▸ **Etapas do exercício**:
1. Com base no texto sobre Isaías, responda a cada pergunta abaixo.
(a) De quem é a terminologia que chama de Enjeitado (enfant trouvé) o tipo criador preso ao estágio pré-edipiano?
(b) Em que jornal Isaías trabalhou como jornalista?
(c) Qual forma ficcional, descrita por Frye como "enciclopédica", o narrador utiliza?
2. Devolva, sem nenhuma alteração, a parte do texto sobre Isaías que se inicia com as palavras "Mas é justamente" e se encerra com "libido em regressão.".
3. Escreva a parte seguinte do texto sobre Isaías, começando após a última frase apresentada.

▸ **Trecho do texto**:
⟨

No sexto capítulo, o peso colocado na escritura do romance, que aparta Isaías da vida comum e passa a ser o último refúgio do Orgulho, faz pressentir a persistência do Enjeitado (enfant trouvé), para utilizar a expressiva terminologia de Marthe Robert, que caracteriza desse modo o tipo criador preso ainda ao estágio pré-edipiano, ao narcisismo infantil. Mas Recordações… também é a história de um arrivismo fracassado, de um “nascimento vergonhoso e no entanto motivo de orgulho”[6], que precisa ser legitimado diante da sociedade por meio de uma trajetória campeã, o que caracterizaria mais o Bastardo (em verdade, a própria condição de Isaías na vida social, como mulato, é bastarda, fruto de um casamento “desigual”), assim como a rejeição já edipiana de diversos “pais” (como Laje da Silva, Loberant); por último, existe o impulso criador que imita o pai, sempre mantido como imagem absoluta e fantasmática.[7]

Mas é justamente (e paradoxalmente) o ato criador—escrever—que imita o ato geracional do pai, o elemento psicológico segundo o qual Isaías retrocede ao Enjeitado, o que sempre foi uma de suas tentações ao longo de toda a narrativa[8], diante do peso esmagador da realidade adversa que faz seu primeiro projeto, napoleônico, esboroar-se (ele agora abraça o projeto quixotesco de corrigir os costumes). E não podemos esquecer a morte do filho, que aniquila o ato criador de Isaías dentro do estágio da sexualidade (e portanto do plano edipiano onde opera o Bastardo). Ele, então, retorna à condição psicológica de “filho” e volta-se para a escrita (trabalho noturno que substitui a atividade sexual), a qual primeiro ele utilizou “bastardamente” como jornalista de O Globo e a seguir como escrivão, e que à noitinha passa a ser o seu veículo mais íntimo, válvula de escapa da libido em regressão.

Daí a confissão, a forma ficcional que utiliza e que também lhe serve como instrumento de represália: faz sua autobiografia,  dando-se um nascimento, e criando um “ritual noturno” que se transforma numa luta em que os pesos estão desequilibrados devido ao “lirismo” (ainda no sentido lukácsiano)[9], problematizando o livro enquanto “romance”. Explicando melhor: a confissão, que geralmente é a história mental de um personagem (Frye), e forneceria a base do romance de formação, se desequilibra e se fratura porque no fundo o narrador está se valendo de outra forma ficcional (descrita por Frye como “enciclopédica”), a anatomia[10]. Mesmo esvaziada do seu conteúdo fantástico original, tal forma (e assim o “ritual noturno” da escrita realmente se aproxima do sono da razão) hipertrofia a tendência caricaturesca de Recordações…, mesmo que o narrador aparente manter o decoro realista-naturalista na superfície.

⟩

▸ **Amostra dos dados**:
⟨

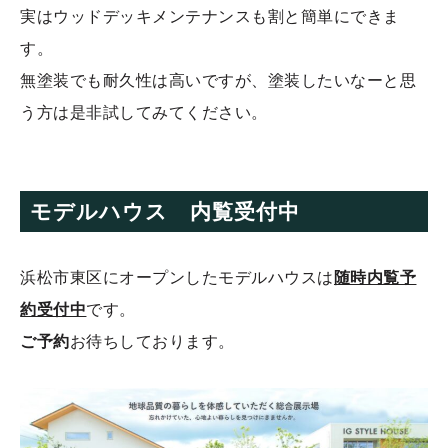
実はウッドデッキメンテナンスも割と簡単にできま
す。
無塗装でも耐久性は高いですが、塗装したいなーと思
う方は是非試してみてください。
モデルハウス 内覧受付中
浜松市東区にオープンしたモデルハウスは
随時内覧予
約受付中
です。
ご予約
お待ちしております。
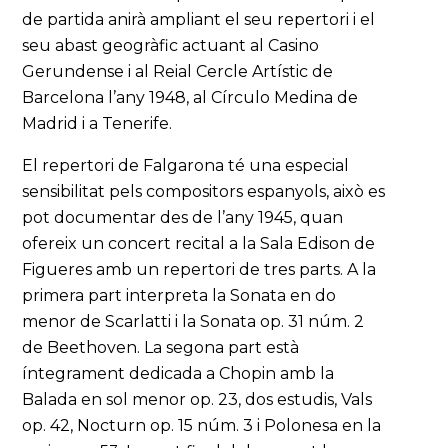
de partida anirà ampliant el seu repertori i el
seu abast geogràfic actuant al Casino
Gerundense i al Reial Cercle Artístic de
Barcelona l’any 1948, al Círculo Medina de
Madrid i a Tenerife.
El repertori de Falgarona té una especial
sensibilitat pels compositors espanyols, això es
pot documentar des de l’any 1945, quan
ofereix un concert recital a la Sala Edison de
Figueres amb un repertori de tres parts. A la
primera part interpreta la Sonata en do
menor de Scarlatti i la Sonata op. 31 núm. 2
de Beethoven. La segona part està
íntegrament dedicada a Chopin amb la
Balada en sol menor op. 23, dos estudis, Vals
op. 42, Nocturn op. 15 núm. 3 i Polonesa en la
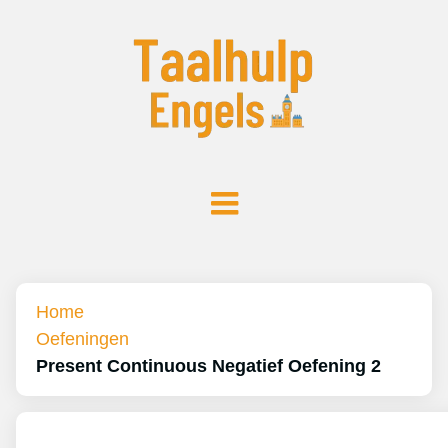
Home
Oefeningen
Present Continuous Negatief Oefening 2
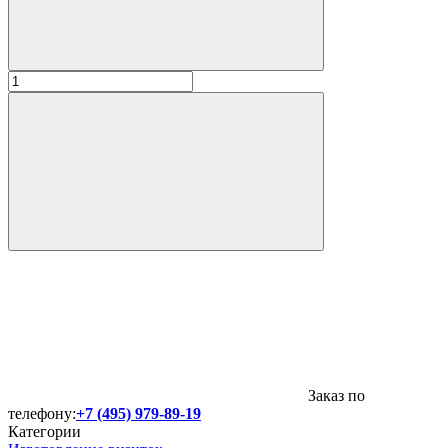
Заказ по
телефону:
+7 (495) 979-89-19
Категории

⟩
⟨

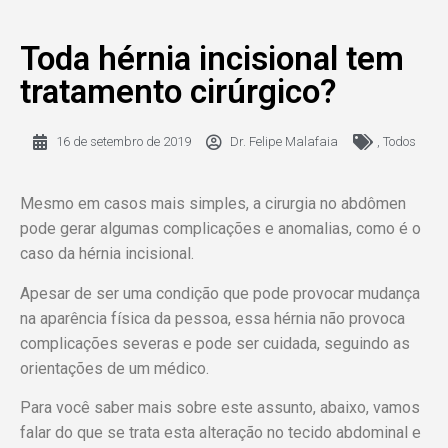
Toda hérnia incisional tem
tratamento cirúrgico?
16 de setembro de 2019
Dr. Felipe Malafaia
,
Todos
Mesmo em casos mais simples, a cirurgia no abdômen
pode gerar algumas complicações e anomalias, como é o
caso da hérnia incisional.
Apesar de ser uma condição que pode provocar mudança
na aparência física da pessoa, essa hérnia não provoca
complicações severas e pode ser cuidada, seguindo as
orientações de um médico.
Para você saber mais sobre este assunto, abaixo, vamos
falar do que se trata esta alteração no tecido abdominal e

⟩

▸ **Respostas por tarefa**:
1.
(a) De Marthe Robert.
(b) Em O Globo.
(c) A anatomia.

2.
Mas é justamente (e paradoxalmente) o ato criador—escrever—que imita o ato geracional do pai, o elemento psicológico segundo o qual Isaías retrocede ao Enjeitado, o que sempre foi uma de suas tentações ao longo de toda a narrativa[8], diante do peso esmagador da realidade adversa que faz seu primeiro projeto, napoleônico, esboroar-se (ele agora abraça o projeto quixotesco de corrigir os costumes). E não podemos esquecer a morte do filho, que aniquila o ato criador de Isaías dentro do estágio da sexualidade (e portanto do plano edipiano onde opera o Bastardo). Ele, então, retorna à condição psicológica de “filho” e volta-se para a escrita (trabalho noturno que substitui a atividade sexual), a qual primeiro ele utilizou “bastardamente” como jornalista de O Globo e a seguir como escrivão, e que à noitinha passa a ser o seu veículo mais íntimo, válvula de escapa da libido em regressão.

3.
Como o relato é represália, Isaías utiliza os caracteres humanos que conheceu como um enciclopedista que coleciona verbetes, num “simpósio” antitético no qual, no plano do vivido, apresenta-se como observador passivo, vítima e joguete; no plano criador, o demiurgo que os encaixa  nos seus ritos de passagem e momentos iniciáticos, acentuando todos os seus aspecto monstruosos[11]. A duras penas, porque ele se sente, nesse processo, como uma “mulher pública” (o que denuncia o lado “embaraçoso”, vergonhoso mesmo, do seu ritual noturno).

Em seus caminhos, Isaías perdeu rapidamente a possibilidade (um dos elementos da equação épica — o outro é a necessidade) de desvarios romanescos do tipo napoleônico (Julien Sorel, Rastignac)… Está mais para Emma Bovary. Por isso, pode muito bem ritualizar a sua má consciência (fazendo o seu número de “mulher perdida”) de ser “especial”, de ser “diferente”, numa atividade noturna inconfessável (apesar de ser uma confissão).

Se não me perdi no caminho, concluo então que é o ato de escrever que caracteriza a ilha do Enjeitado em Recordações… E sua luta como Crusoé nessa ilha é com a matéria que escreve, a qual representa o mundo onde atuou como Bastardo. Por isso seu romance representa sua má consciência (que se junta ao solipsismo deliberado de que nos fala Marthe Robert) porque ele reassume a diferença e o sentimento de superioridade que sentia com relação às pessoas do seu lar (à exceção do seu fantasmático pai), e aí que pode se afastar de seu avatar de escrivão, que é ainda seu avatar Bastardo (e que continuará a atuar, como indica o Pós-escrito à “Breve notícia”), enquanto o escritor de um livro noturno (e que é a sua necessidade, aquele outro pólo da equação épica, aqui rearranjado e desalinhavada pelo lirismo) é o seu avatar Enjeitado.

Balzac tornado Flaubert, quase Kafka…

marthe robert

CONCLUSÃO

Procurei demonstrar através da leitura dos caminhos de Isaías Caminha como o “lirismo” (na acepção lukácsiana) acentua-se num romance da fatura realista-naturalista, ressaltando o hibridismo das formas ficcionais presentes no romance.

Tentei mostrar também como isso acompanha um processo em que toda a estrutura social externa ao herói passa a ser uma vasta imagem demoníaca (rompida vez em quando por acenos da natureza, colocada num plano secundário, como um contracanto dissonante), o que constrange, confina e distorce o que Lukács chama de “problema épico fundamental”: necessidade e possibilidade de ação por parte do herói.

Os indivíduos marginalizados nesse processo criam seus próprios avatares compensatórios, em que vivem o avesso da vida, ou então como narradores que vão do confissional (formativo) ao anatômico (enciclopédico e pseudo-totalizante), surgindo então um processo paralelo, introvertido e mesmo intelectualizado, que parece seguir os ditames diurnos da racionalidade e organização da experiência (sempre medida no campo edipiano, da sexualidade formada), contudo também correspondendo aos apelos noturnos do narcisismo pré-edipiano.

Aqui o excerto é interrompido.